Amerika allmächtig

Bekanntlich geht in der Demokratie alle Macht vom Volke aus

Die Tagespost, 04.07.2014, Von Stefan Rehder

Wer immer noch keine Angst vor den USA zu entwickeln vermag, hat noch nicht verstanden, was der frühere Mitarbeiter der National Security Agency (NSA) William Binney bei seiner Vernehmung vor dem NSA-Untersuchungsausschuss gesagt hat. Wollte man Binneys Aussage, der dem US-Auslandsgeheimdienst 30 Jahre lang – zuletzt als Technischer Direktor – diente, in einem Satz zusammenfassen, so könnte dieser lauten: Die NSA-Affäre ist keine Spionage-Affäre, sondern der Anfang vom Ende der Demokratie. Bekanntlich geht in der Demokratie alle Macht vom Volke aus.

Da es sich jedoch unmöglich selbst regieren kann, wählt es aus seinen Reihen Vertreter und beauftragt diese, für einen zeitlich begrenzten Zeitraum mit der Regierung seiner selbst. Weil das Volk die mit der Regierung betrauten Vertreter genauso wenig, wie es sich selbst zu regieren vermag, ständig kontrollieren kann, hat es sich eine Verfassung gegeben, an welche die gewählten Volksvertreter gebunden sind und die den Rahmen absteckt, in dem sich die Regierenden, die zudem Mehrheiten zur Durchsetzung ihrer Vorhaben benötigen, bewegen können. In Deutschland sollen zudem Bundespräsident und Bundesverfassungsgericht darüber wachen, dass dieser Rahmen tatsächlich eingehalten wird. Die Selbstunterwerfung des Volkes unter die zeitlich wie inhaltlich begrenzte Regierungsmacht ist also vielfach gesichert. In einem solchen Rahmen haben auch Geheimdienste ihren legitimen Platz. Sie sollen mögliche Gefahren, die Regierung und Volk von innen oder aussen drohen, frühzeitig erkennen und abwehren. Dazu werden sie mit Befugnissen ausgestattet, die weit über das hinausgehen, was allen anderen Angestellten des Volkes erlaubt ist und einer parlamentarischen Kontrolle unterworfen. So weit, so gut.

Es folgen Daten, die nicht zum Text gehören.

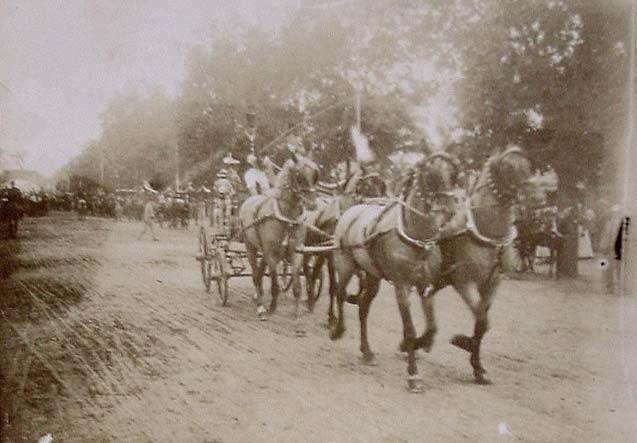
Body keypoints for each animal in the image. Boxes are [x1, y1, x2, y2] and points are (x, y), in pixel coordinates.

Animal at [237, 154, 320, 332]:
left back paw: (259, 296)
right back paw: (260, 306)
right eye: (298, 175)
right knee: (255, 273)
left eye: (315, 175)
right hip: (250, 246)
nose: (312, 204)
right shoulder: (271, 254)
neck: (286, 218)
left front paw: (297, 319)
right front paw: (271, 308)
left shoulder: (296, 253)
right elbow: (274, 283)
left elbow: (297, 287)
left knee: (259, 273)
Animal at [328, 153, 458, 392]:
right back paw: (337, 329)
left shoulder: (425, 286)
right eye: (430, 177)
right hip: (345, 264)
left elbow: (432, 327)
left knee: (363, 308)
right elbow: (410, 329)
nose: (450, 209)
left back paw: (367, 351)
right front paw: (413, 374)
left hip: (372, 275)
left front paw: (419, 345)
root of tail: (352, 212)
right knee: (340, 293)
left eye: (454, 175)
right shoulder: (402, 286)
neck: (416, 239)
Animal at [418, 146, 540, 386]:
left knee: (427, 299)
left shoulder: (492, 283)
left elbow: (481, 322)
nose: (535, 197)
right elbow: (482, 320)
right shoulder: (463, 282)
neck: (488, 234)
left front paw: (478, 368)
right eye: (509, 168)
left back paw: (424, 341)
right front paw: (463, 342)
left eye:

Glaubt man Binney und Snowden, dann hat die NSA einen solchen Rahmen nicht etwa bloss hier und da übertreten, sondern absichtlich und dauerhaft verlassen. Aus der Jagd auf Terroristen ist nach dem 11. September 2001 eine Totalüberwachung geworden. Eine, die unbescholtene Bürger des eigenen Volkes genauso ins Visier nimmt wie feindliche Mächte. Eine, die das dabei gewonnene Wissen auf vielfache Weise einsetzt, zur Verhinderung von Anschlägen sowie zur Wirtschaftsspionage oder zur Durchsetzung der eigenen Interessen bei politischen Verhandlungen. Eine – und das ist das Schlimmste – bei der sich die Angestellten eines Volkes systematisch und permanent über die von der Verfassung garantierten Grundrechte ihres eigentlichen Arbeitgebers hinwegsetzen. Man hat Binney und Snowden Verrat vorgeworfen. Aber Verrat an wem? Nein, Binney und Snowden haben niemanden verraten, sondern jene “angezeigt”, die täglich und vorsätzlich das Volk und die Verfassung verraten.

Vielen – auch Deutschen – scheint das egal zu sein. Solange sie nur nicht selbst Opfer eines Terroranschlags werden. Nur erobert – wie man sieht – trotz Totalüberwachung eine Armee aus Terroristen den Nordirak und ruft einen Staat aus, der den ohnehin labilen Nahen Osten weiter destabilisiert. Nicht Bürgerrechte gegen Sicherheit ist der Tausch, den die NSA und womöglich auch andere Geheimdienste uns anbieten. Getauscht wird vielmehr Demokratie und Freiheit gegen eine Illusion von Sicherheit. Dem kann niemand zustimmen.